Die Briefschreiber fordern, dass die Firmen darauf hingewiesen werden, "behutsam" mit "unserer Ressource Muppberg" umzugehen. Die Wege sollen nach Abschluss der Arbeiten wieder in einen begehbaren Zustand versetzt und die Flächen, auf denen das Schadholz geschlagen wurde, zeitnah wieder aufgeforstet werden.

Auch dazu, sagt Bernhard Grötzner, gab es schon eine Erklärung. Der Forstbetrieb setzt ausschließlich zertifizierte Firmen ein, die angehalten sind, schonend zu arbeiten. "Die Wege, die den neu angelegten Rückeweg kreuzen, wurden schon wieder angebunden und im unteren Bereich der Fläche, die frei geworden ist, wurden schon Tannen angepflanzt. Entsprechend dem Sand, aus dem der Muppberg besteht, werden später noch Esskastanien, Douglasien und Roteichen dazukommen", erklärt der Revierleiter.

Albert Schrenker beschreibt die Strategie des Forstbetriebs für den Muppberg - wie auch für alle anderen Flächen in seiner Obhut - umfassend: "Wir müssen dem Klimawandel Rechnung tragen. Dazu gehört auch, dass wir die Wälder umbauen und dabei auf eine Vielfalt aus klimatoleranten Baumarten setzen." Das wird den Muppberg verändern.
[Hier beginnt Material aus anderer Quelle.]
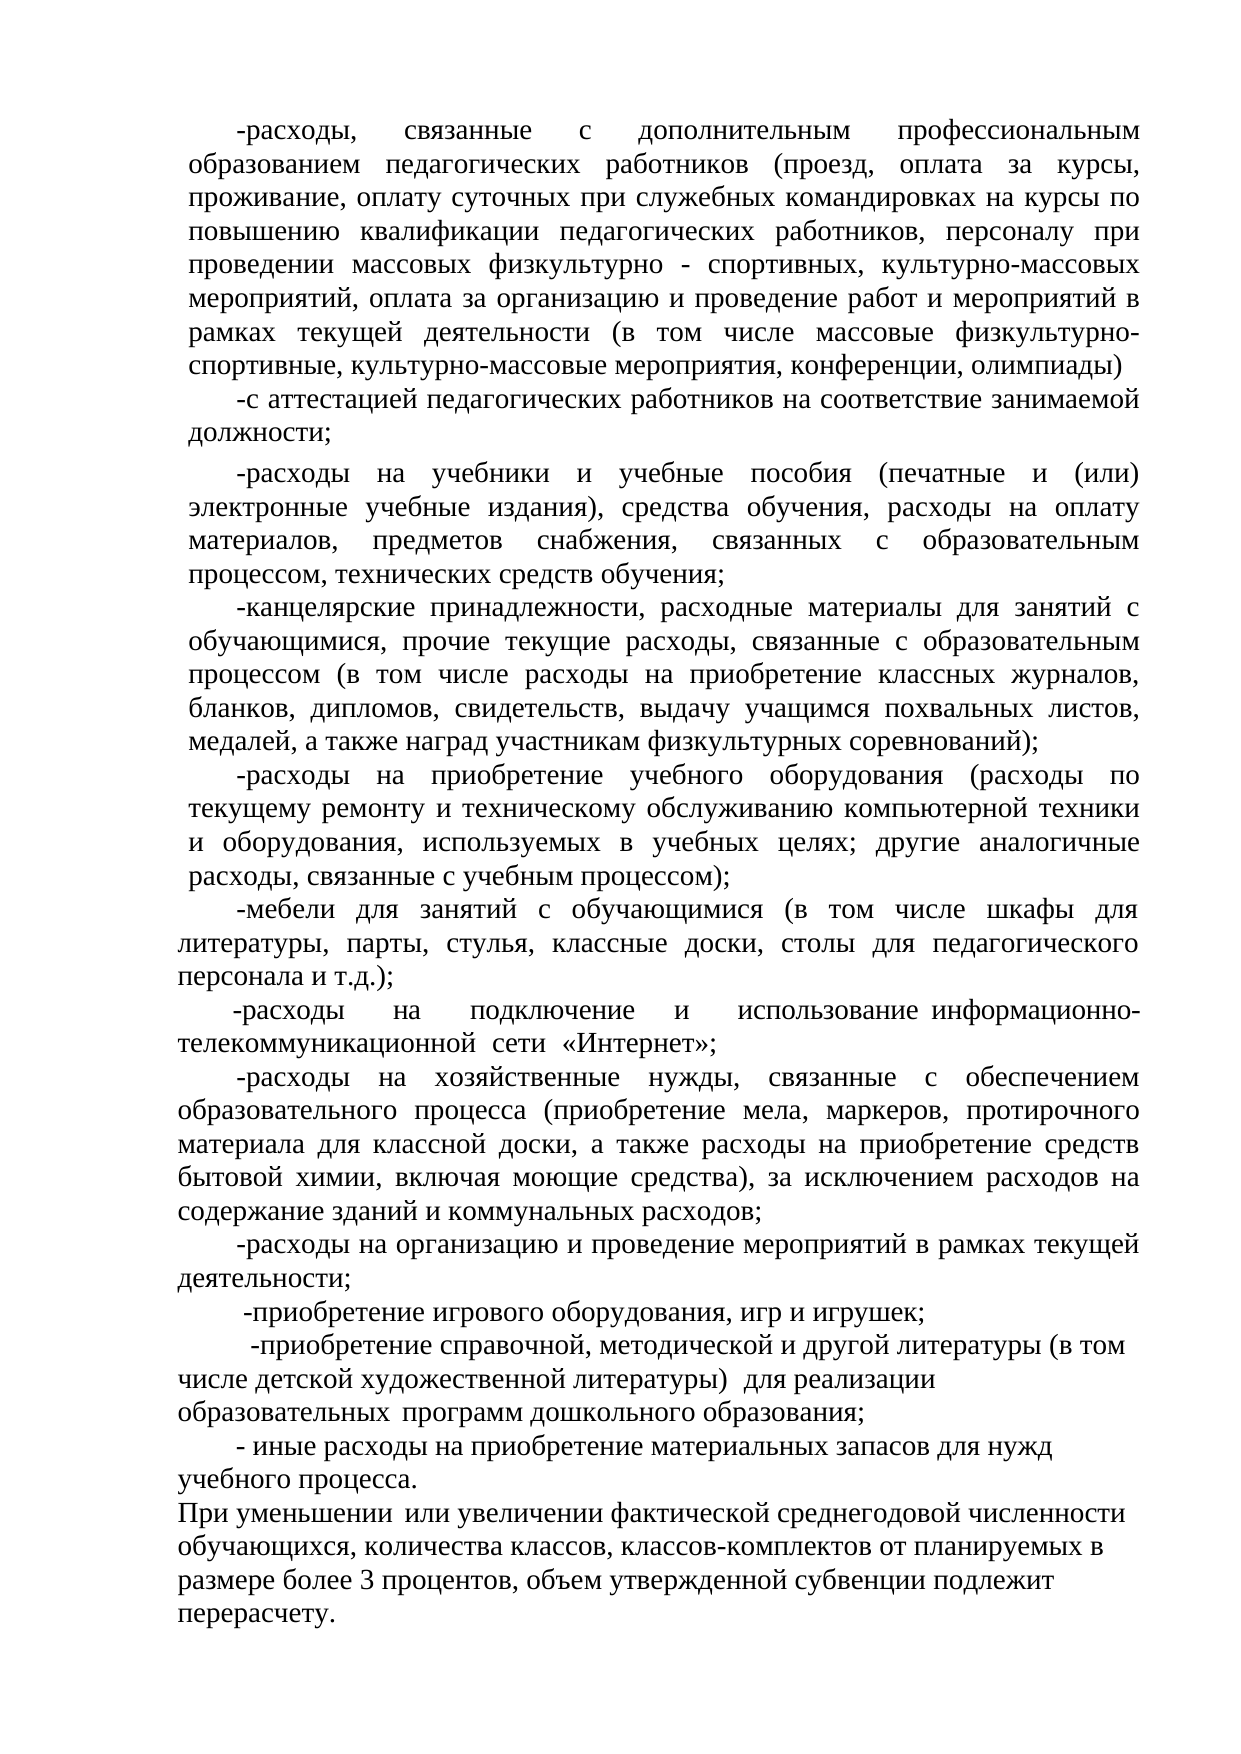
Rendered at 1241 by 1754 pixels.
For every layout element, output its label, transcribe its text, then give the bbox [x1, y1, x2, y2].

text - иные расходы на приобретение материальных запасов для нужд учебного процесса. [177, 1428, 1152, 1495]
text -расходы на учебники и учебные пособия (печатные и (или) электронные учебные издания), средства обучения, расходы на оплату материалов, предметов снабжения, связанных с образовательным процессом, технических средств обучения; [188, 455, 1140, 589]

Weil er beschaffen ist, wie er beschaffen ist, führen Wege am Muppberg rund um ihn herum. Albert Schrenker zeigt eine Karte, auf der sie eingezeichnet sind. Farblich unterschieden wird zwischen Wegen, die mit Autos befahrbar sind, die für Fahrräder, Kinderwagen und so weiter geeignet oder eben nur ein Trampelpfad sind. Sie alle sollen erhalten werden. Jetzt ist ein neuer dazu gekommen, der nötig war, um große Maschinen einzusetzen. Es wird nicht der letzte gewesen sein.

"Der Muppberg wird sich in den kommenden Jahren und Jahrzehnten stark verändern", sagt Albert Schrenker. Die Fichte wird - wie überall in der Region - immer weiter ausfallen. Immer wieder werden also Maschinen anrücken, immer wieder werden diese quer zum Hang angelegte Wege brauchen, um eingesetzt werden zu können. Der Betriebsleiter will dabei "nicht immer nur dem Käfer hinterherlaufen". Der Umbau soll aktiv vorangebracht werden.

Viele große Bäume werden daher verschwinden. Dafür werden junge gepflanzt, nur eben keine Fichten mehr. So werden vorübergehend Sichtachsen entstehen, Ausblicke geschaffen, die dann wieder zuwachsen. Um das zu leisten, werden vorhandene Wege ertüchtigt werden müssen, neue gebaut werden. Alle werden nach Abschluss der Arbeiten wieder grün werden, der Sandboden wird wieder eben und der Muppberg wird nach und nach anders. "Nicht weil wir das so wollen, sondern weil wir das so tun müssen, wir alle sind verantwortlich für den Klimawandel. Der Forstbetrieb tut etwas dagegen, auch am Muppberg", betont Albert Schrenker.

Um allen, die sich besonders um den Muppberg sorgen, zu erklären, was dort in den kommenden Jahren geschehen wird, hatte Albert Schrenker einen runden Tisch gemeinsam mit Neustadts Zweitem Bürgermeister Martin Stingl (SPD) angeregt. Wegen der Einschränkungen in der Corona-Pandemie fand er noch nicht statt. Es soll ihn aber geben, um künftig mehr Verständnis zu finden, für das, was getan werden muss - und weniger Enttäuschung über geringe Wertschätzung für die Arbeit der Förster.